More interesting statistics functions that are available within NumPy include:

In [65]:
print(a1, "\n")
print("product of elements: ", np.prod(a1))
print("mean of elements: ", np.mean(a1))
print("standard deviation of elements: ", np.std(a1))
print("variance of elements: ", np.var(a1))
print("median: ", np.median(a1))
print("25th percentile: ", np.percentile(a1, 25))

[8 1 1 7 9 9] 

product of elements:  4536
mean of elements:  5.833333333333333
standard deviation of elements:  3.4840908267278117
variance of elements:  12.138888888888888
median:  7.5
25th percentile:  2.5


It is worth mentioning, as there can be all sorts of artifacts in a dataset, that for each of these statistical functions exists a 'nan-proof' version. The names of the functions are the same, just with 'nan' in the beginning. 

Concerning statistical properties of more than one array, there are also built-in functions.
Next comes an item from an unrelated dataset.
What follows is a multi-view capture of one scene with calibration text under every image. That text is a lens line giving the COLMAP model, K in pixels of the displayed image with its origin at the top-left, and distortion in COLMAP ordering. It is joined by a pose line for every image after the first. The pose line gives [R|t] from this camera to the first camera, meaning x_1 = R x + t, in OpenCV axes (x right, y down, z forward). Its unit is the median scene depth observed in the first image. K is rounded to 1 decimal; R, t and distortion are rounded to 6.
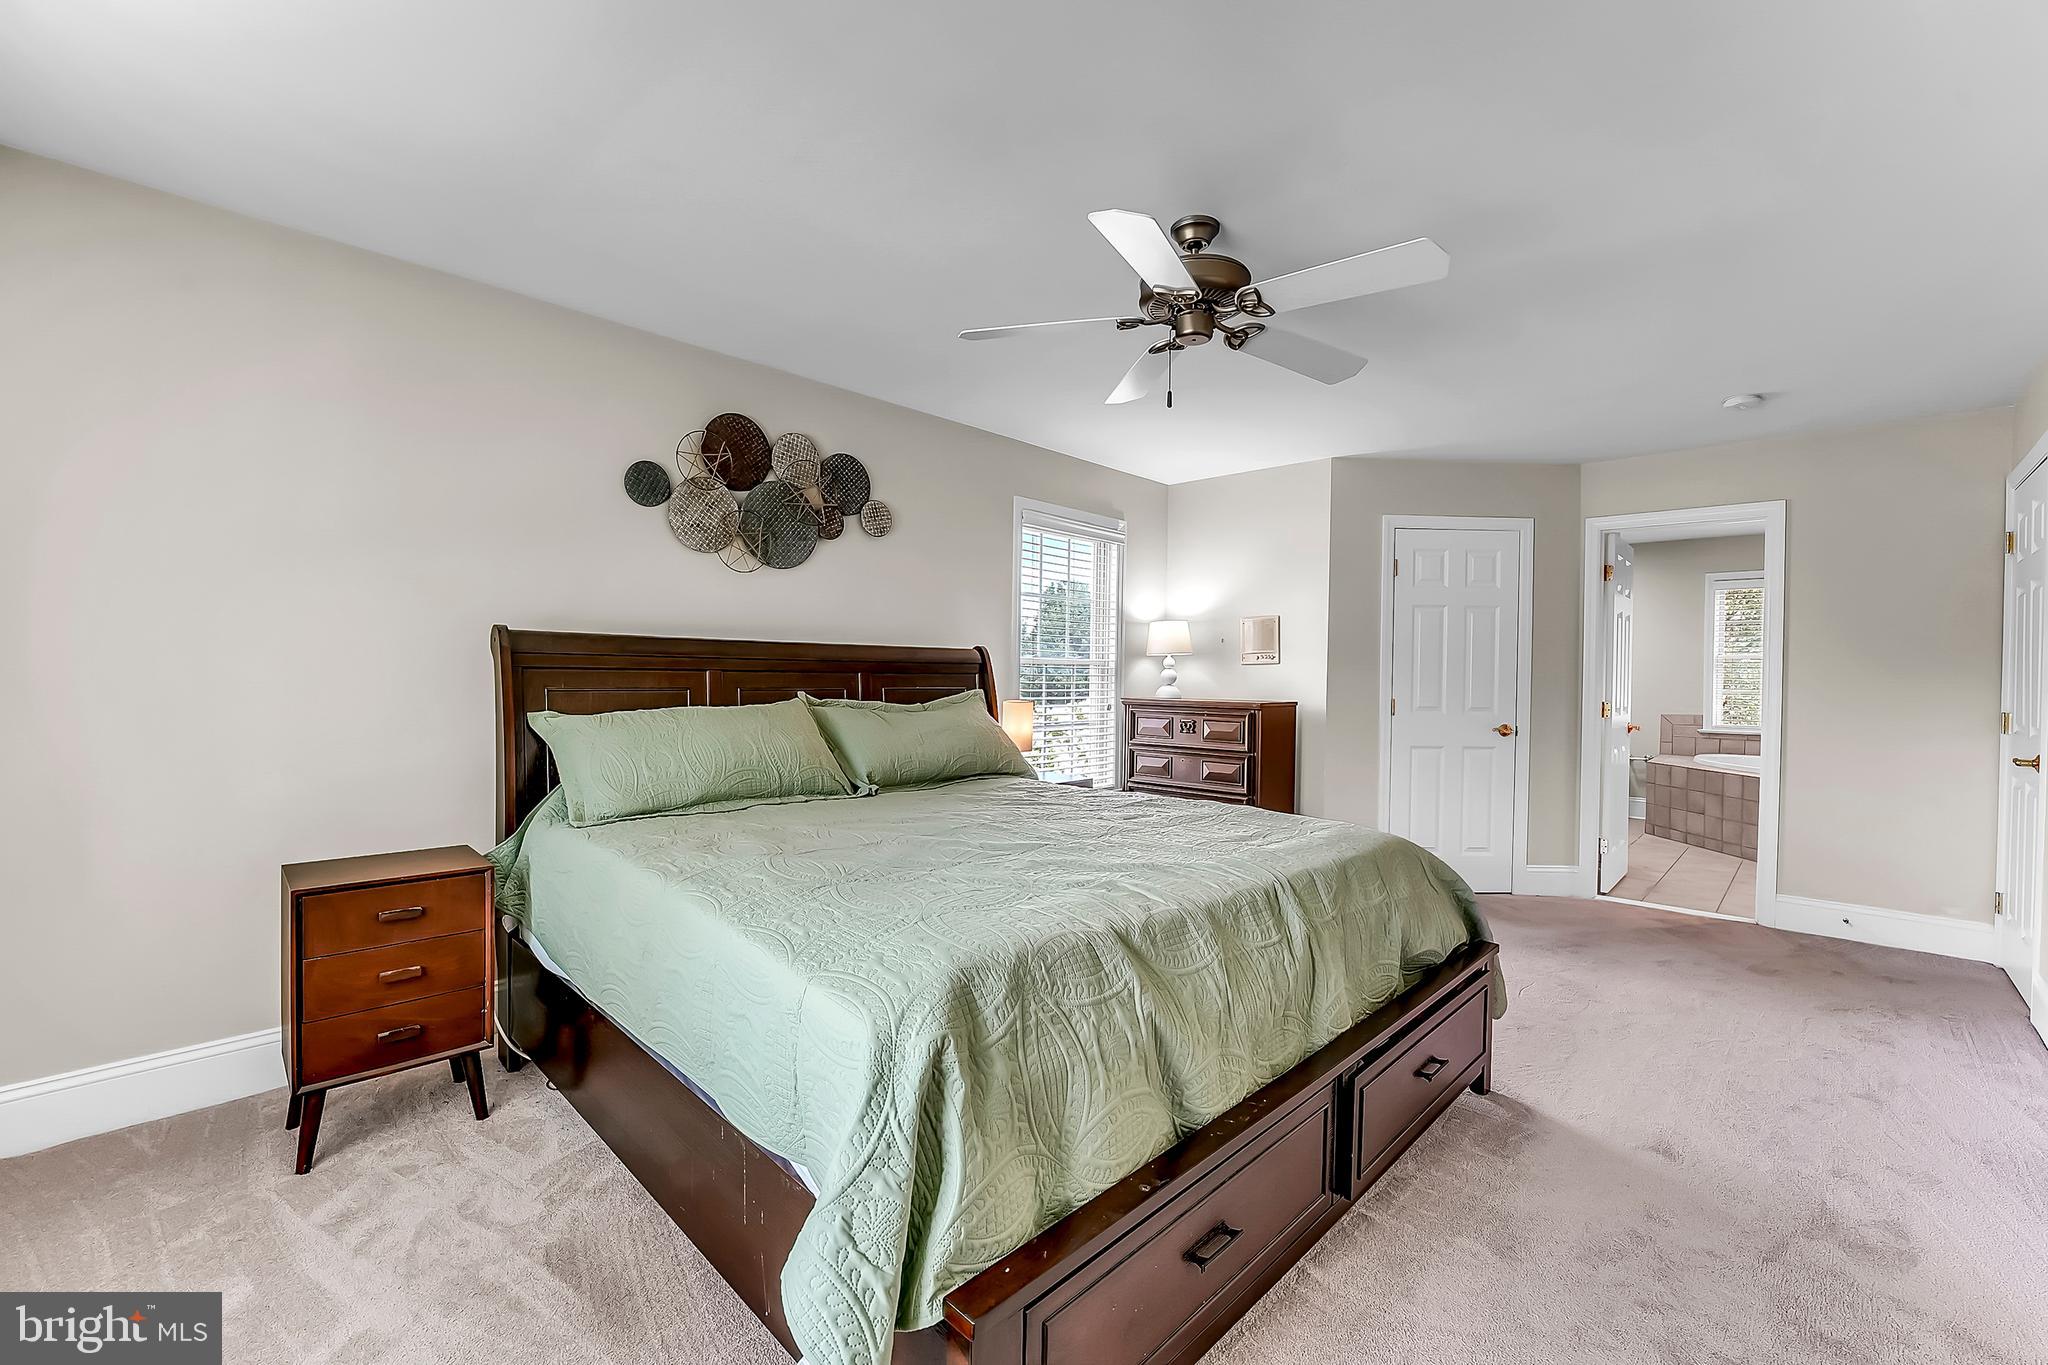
lens RADIAL K [[833.9, 0, 1023.8], [0, 833.9, 685.4], [0, 0, 1]] dist [-0.001298, -0.000083]
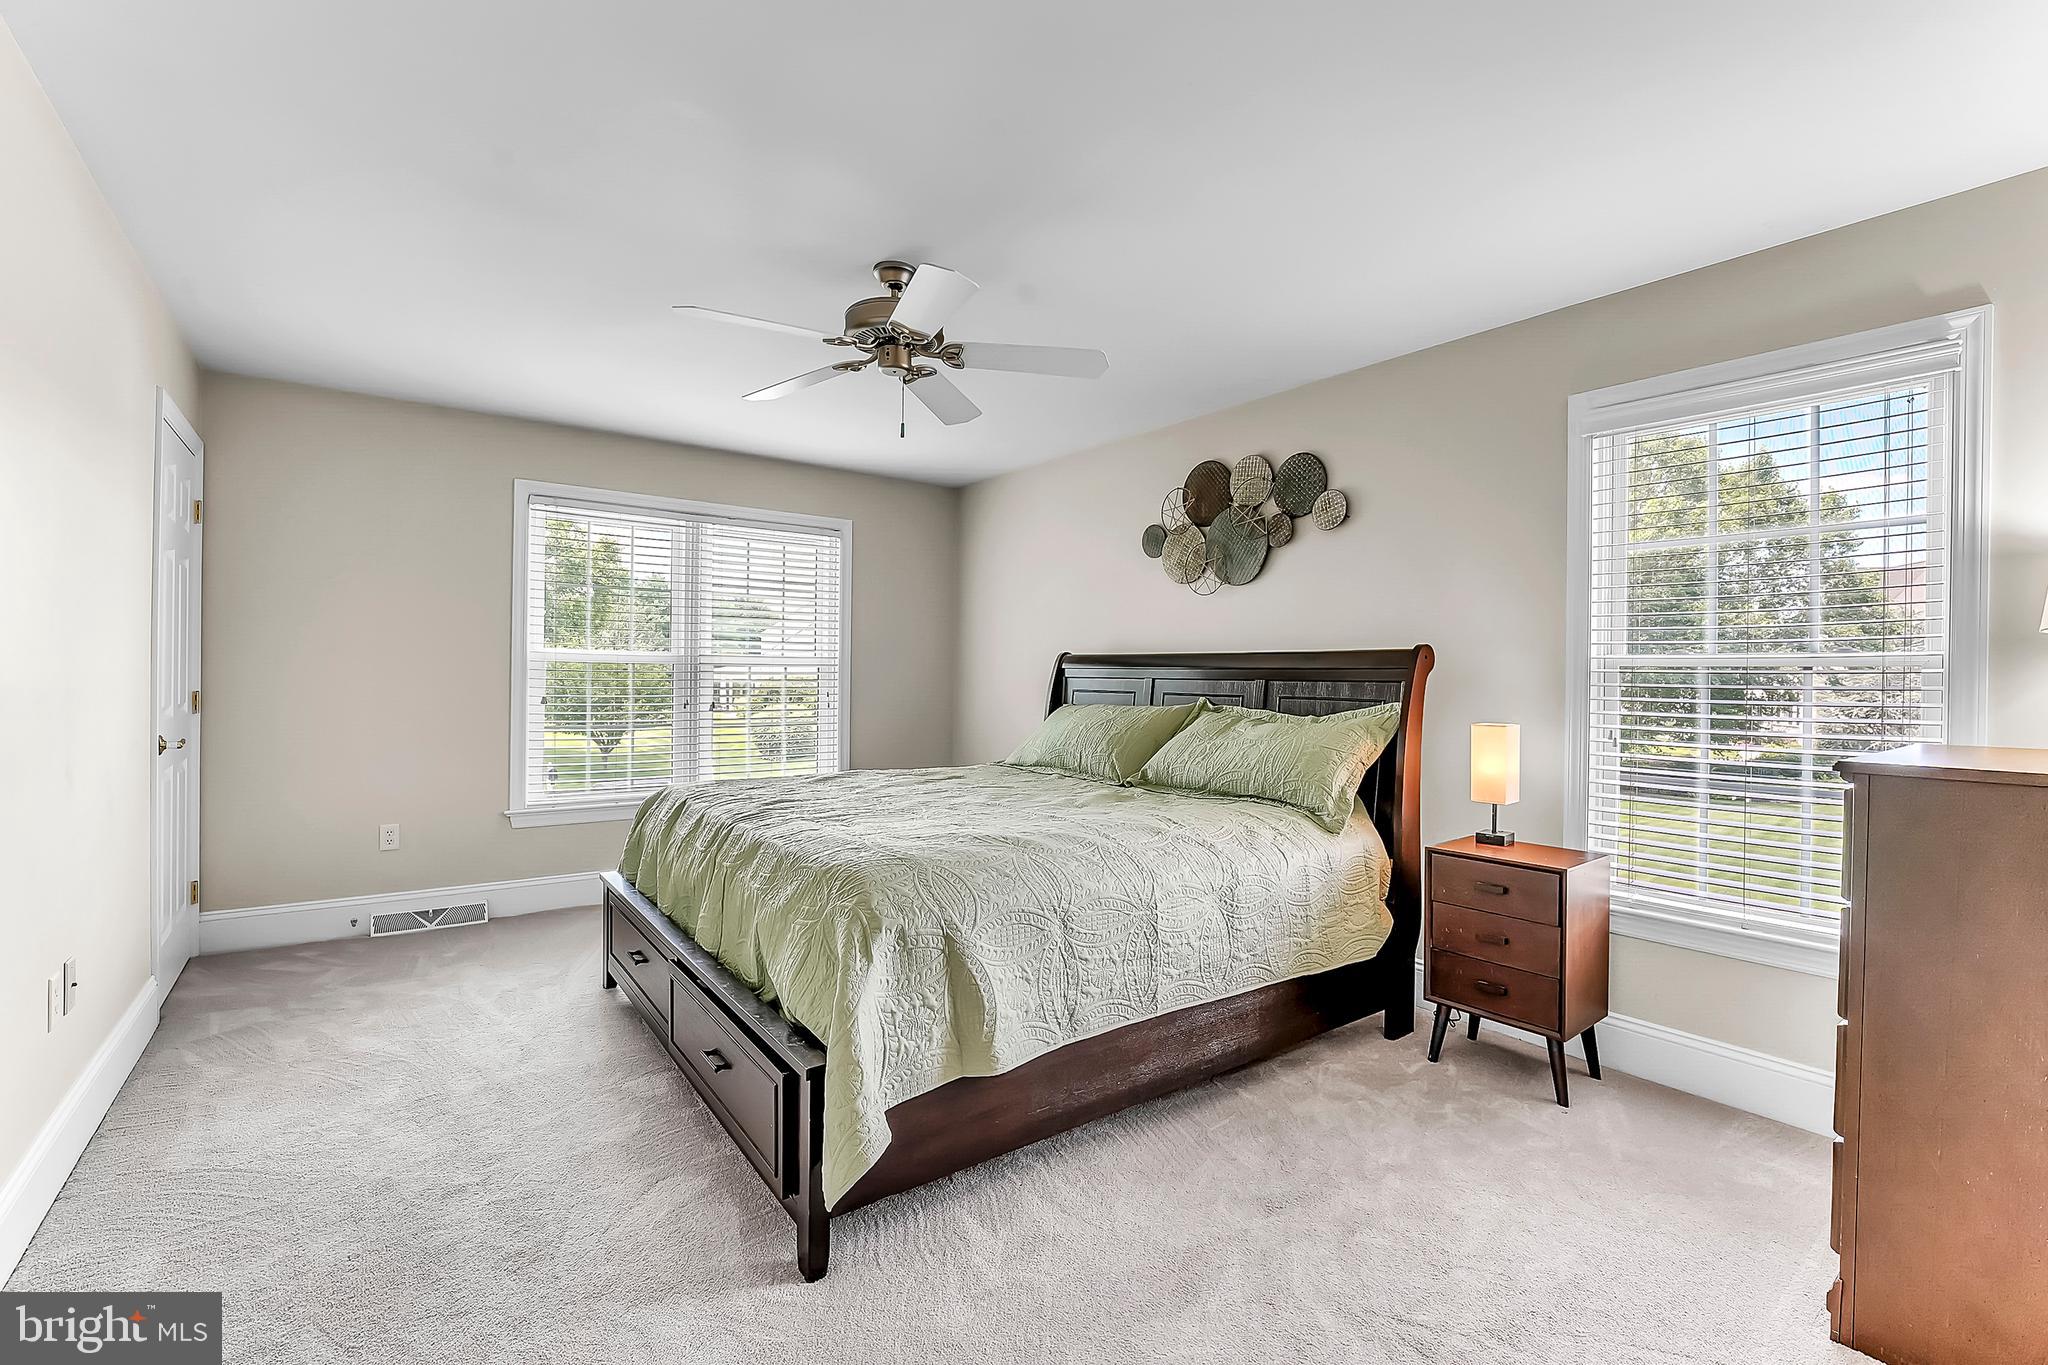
lens RADIAL K [[833.9, 0, 1025.0], [0, 833.9, 673.6], [0, 0, 1]] dist [-0.001298, -0.000083]
pose [[-0.118369, 0.003461, -0.992964, 0.824759], [-0.010417, 0.999935, 0.004727, -0.026276], [0.992915, 0.010903, -0.118325, 0.852211]]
Using again the dummy data of IntroTestfile.csv:

In [66]:
file = np.genfromtxt("data/IntroTestfile.csv", delimiter=",", dtype='float32')
file

array([[ 1.,  2.,  3.,  4.],
       [ 5.,  6.,  7.,  8.],
       [ 9., 10., 11., 12.],
       [13., 14., 15., 16.],
       [17., 18., 19., 20.]], dtype=float32)

We can now ask, if the numbers in column 1 change, how do the numbers in colum 2 change relative to that? This can be answered by the covariance between the two columns and their correlation coefficients, respectively:

In [67]:
col1 = file[:,0].copy()
col2 = file[:,1].copy()
print(col1)
print(col2)

print("\n", np.cov(col1, col2))
print(np.corrcoef(col1, col2))

[ 1.  5.  9. 13. 17.]
[ 2.  6. 10. 14. 18.]

 [[40. 40.]
 [40. 40.]]
[[1. 1.]
 [1. 1.]]


As can be expected, those two columns are 100\% correlated as one of them is the other +1.
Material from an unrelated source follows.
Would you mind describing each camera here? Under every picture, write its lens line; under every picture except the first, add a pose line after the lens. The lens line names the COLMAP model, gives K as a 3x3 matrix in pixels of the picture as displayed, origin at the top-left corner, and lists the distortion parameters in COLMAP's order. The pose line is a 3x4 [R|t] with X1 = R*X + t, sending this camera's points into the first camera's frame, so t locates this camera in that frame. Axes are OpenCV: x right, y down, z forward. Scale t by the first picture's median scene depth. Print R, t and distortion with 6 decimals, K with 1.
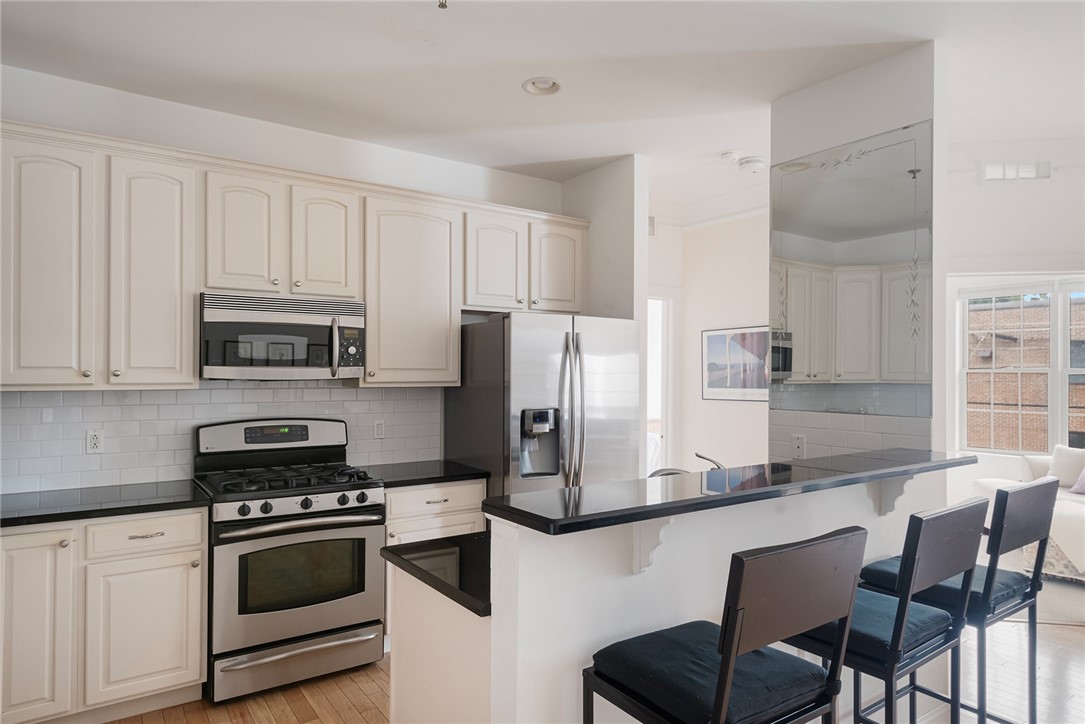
lens RADIAL K [[661.8, 0, 548.6], [0, 661.8, 369.7], [0, 0, 1]] dist [0.009629, -0.000990]
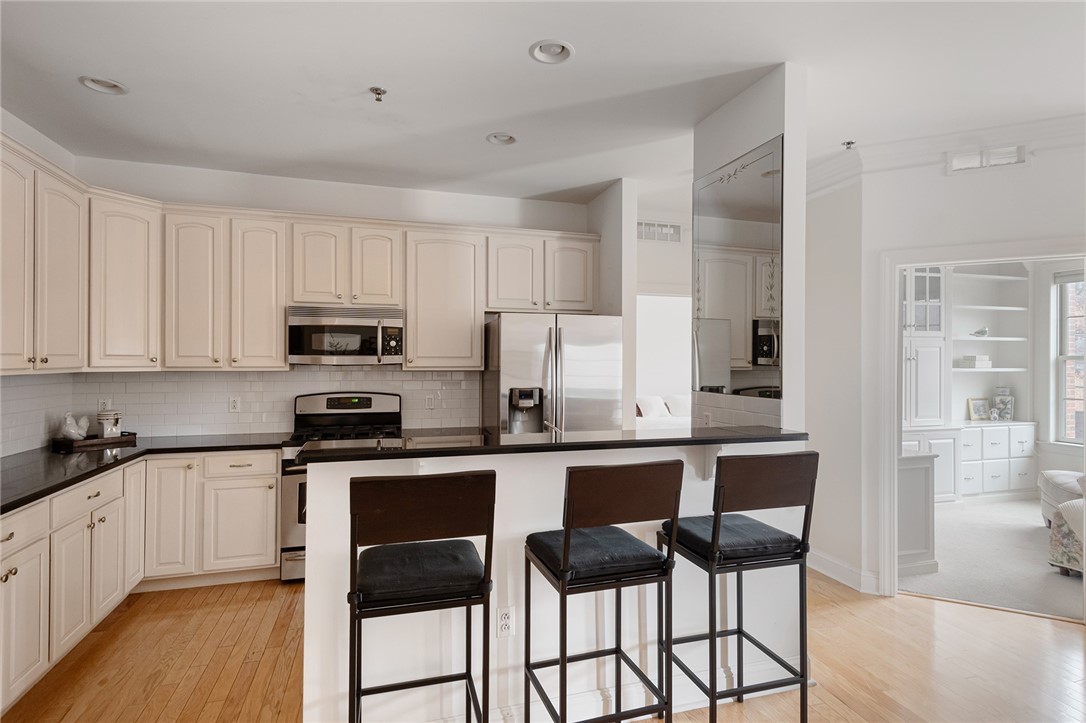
lens RADIAL K [[573.8, 0, 555.3], [0, 573.8, 358.8], [0, 0, 1]] dist [0.015599, 0.000057]
pose [[0.951692, -0.000984, -0.307052, 0.391968], [0.001094, 0.999999, 0.000186, 0.002609], [0.307052, -0.000513, 0.951693, -0.036053]]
As with the standard ufuncs, this list is by no means complete. You can inform yourself in more detail on the [NumPy user manual](https://numpy.org/doc/stable/reference/routines.statistics.html) in the section of statistical methods.

Very often when we look at specific datasets, we have the case of different kinds of data being stored, which translate to different kinds of 'dtypes' in python. This is not ideal with NumPy, as an array only can take elements from one dtype, as mentioned in the beginning. In the form of structured arrays, there indeed exists a solution to that within NumPy. However, in every-day life using Pandas dataframes is much more convenient. This will be discussed in the next notebook.